5 Steps to Successful Smart Metering - 4. Take Action to Improve Efficiency
Part 4 in the series on successful smart metering. This series highlights 5 key steps to ensure smart metering projects meet their goals and requirements. These steps are:
1) Define Your Requirements (Posted here 16/01/2017)
2) Choose the Right Solution (Posted here 18/01/2017)
3) Analyse Data and Gain Insight (Posted here 29/01/2017)
4) Take Action to Improve Efficiency
5) Ensure On-going Success
Over the coming weeks I will be posting the final step as an individual article and then compiling all steps into an overarching article.
Step 4) Take action to Improve Efficiency
No smart metering project is truly successful without actions being taken to improve efficiency! Actions = Outcomes. There are three key areas to achieve this efficiency improvement; resource use, labour, and economic.
The most successful projects achieve demonstrable efficiency improvement in all three areas but all successful projects achieve improvements in at least one area. Conversely, unsuccessful projects do not achieve improvements, often as a result of inaction. Users who are missing out on benefits and achievements may be saying “we don’t have the time”, “we don’t have the budget”, or “we have higher priorities than resource use” but are overlooking the fact that taking action is an essential step in the project. Taking action can be a quick and relatively inexpensive step, and once taken, the time of realising savings and reaping rewards begins. With this in mind, consider the actions you should be taking.

Input data:
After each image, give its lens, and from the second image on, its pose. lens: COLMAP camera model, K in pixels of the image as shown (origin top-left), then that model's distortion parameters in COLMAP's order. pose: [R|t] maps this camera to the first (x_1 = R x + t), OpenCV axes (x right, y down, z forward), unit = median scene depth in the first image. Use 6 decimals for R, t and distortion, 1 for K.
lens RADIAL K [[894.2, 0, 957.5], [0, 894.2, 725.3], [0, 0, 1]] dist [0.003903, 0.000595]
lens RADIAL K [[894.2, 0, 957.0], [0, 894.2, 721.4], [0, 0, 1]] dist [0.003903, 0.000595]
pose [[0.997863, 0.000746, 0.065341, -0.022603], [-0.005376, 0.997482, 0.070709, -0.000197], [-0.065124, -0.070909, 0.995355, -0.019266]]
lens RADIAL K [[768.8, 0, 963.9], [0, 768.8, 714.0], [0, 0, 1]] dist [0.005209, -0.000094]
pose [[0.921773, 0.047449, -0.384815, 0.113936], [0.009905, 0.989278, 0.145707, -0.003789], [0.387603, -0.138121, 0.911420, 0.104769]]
...
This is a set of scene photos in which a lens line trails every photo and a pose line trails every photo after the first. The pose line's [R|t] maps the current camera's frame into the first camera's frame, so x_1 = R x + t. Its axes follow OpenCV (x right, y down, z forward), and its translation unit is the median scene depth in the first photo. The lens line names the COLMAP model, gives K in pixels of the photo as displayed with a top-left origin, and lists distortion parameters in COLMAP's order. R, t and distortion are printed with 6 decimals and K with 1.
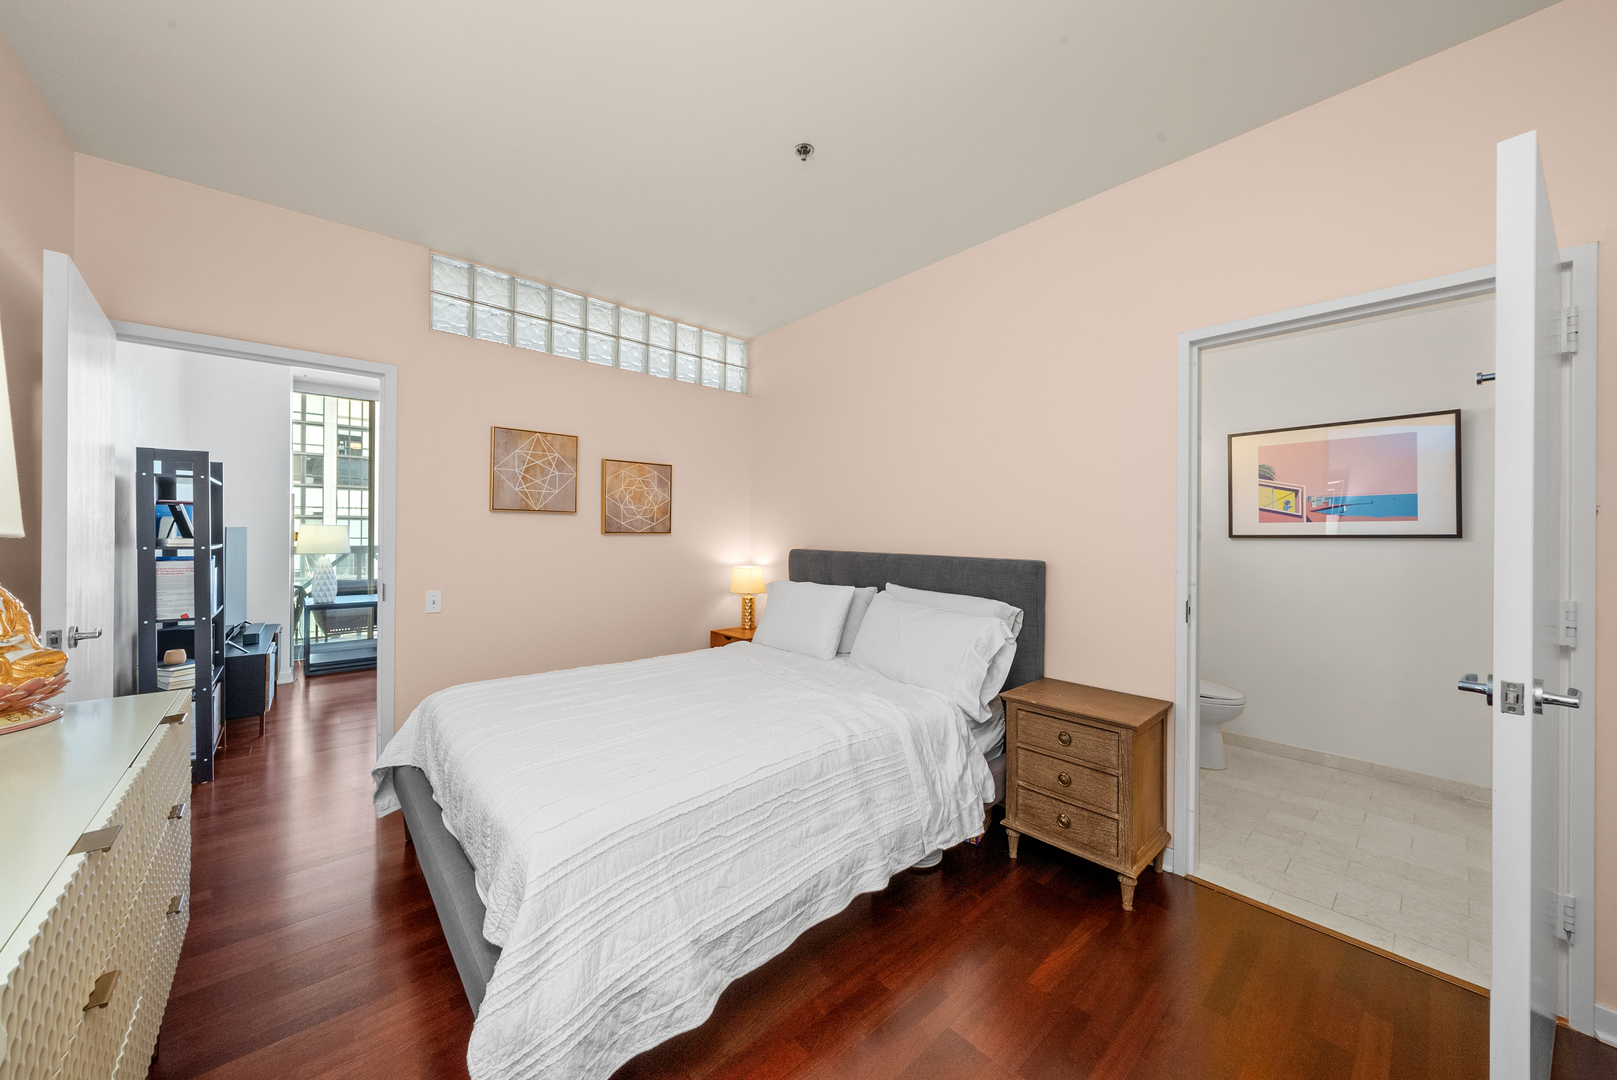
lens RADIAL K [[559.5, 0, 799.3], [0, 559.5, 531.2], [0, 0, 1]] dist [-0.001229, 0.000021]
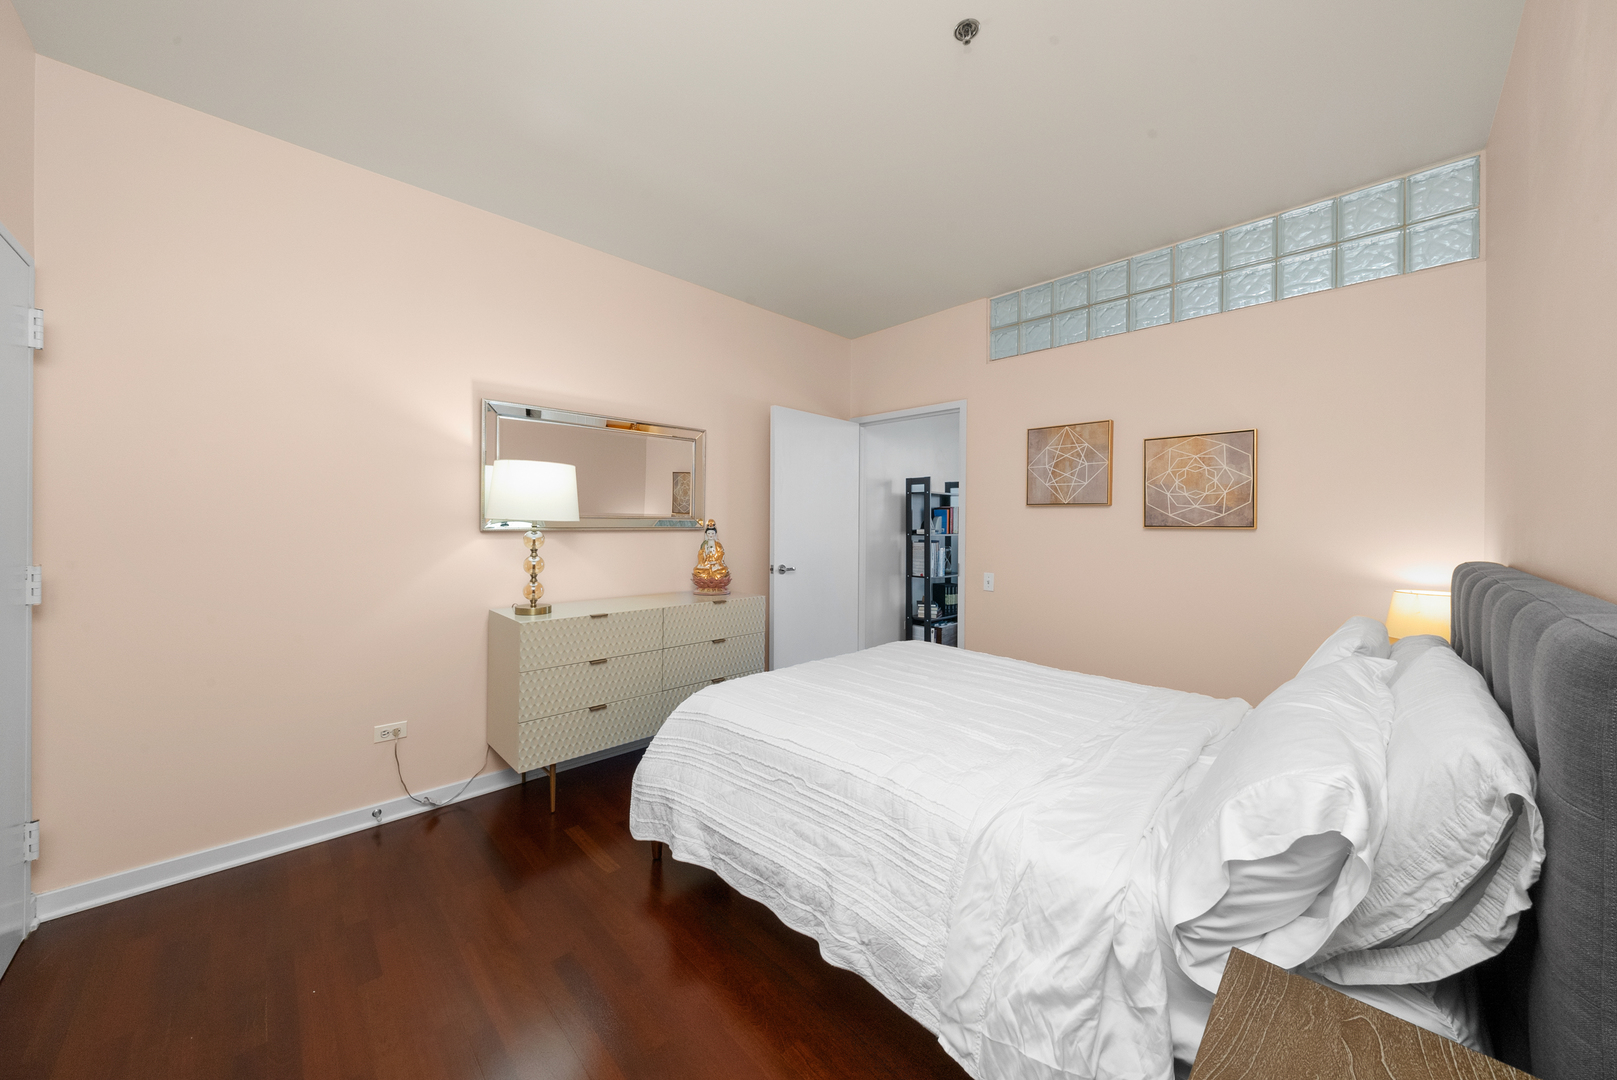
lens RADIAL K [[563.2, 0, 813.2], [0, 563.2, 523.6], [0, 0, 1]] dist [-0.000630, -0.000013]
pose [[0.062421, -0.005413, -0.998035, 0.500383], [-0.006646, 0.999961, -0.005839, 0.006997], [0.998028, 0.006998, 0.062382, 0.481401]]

Exercise requirements:
1. Repeat the part of the smart metering article between "5 Steps to Successful" and "an overarching article.", inclusive.
2. Which three key areas for achieving efficiency improvement does the smart metering article name?

Per-task answers:
1.
5 Steps to Successful Smart Metering - 4. Take Action to Improve Efficiency
Part 4 in the series on successful smart metering. This series highlights 5 key steps to ensure smart metering projects meet their goals and requirements. These steps are:
1) Define Your Requirements (Posted here 16/01/2017)
2) Choose the Right Solution (Posted here 18/01/2017)
3) Analyse Data and Gain Insight (Posted here 29/01/2017)
4) Take Action to Improve Efficiency
5) Ensure On-going Success
Over the coming weeks I will be posting the final step as an individual article and then compiling all steps into an overarching article.

2. Resource use, labour, and economic.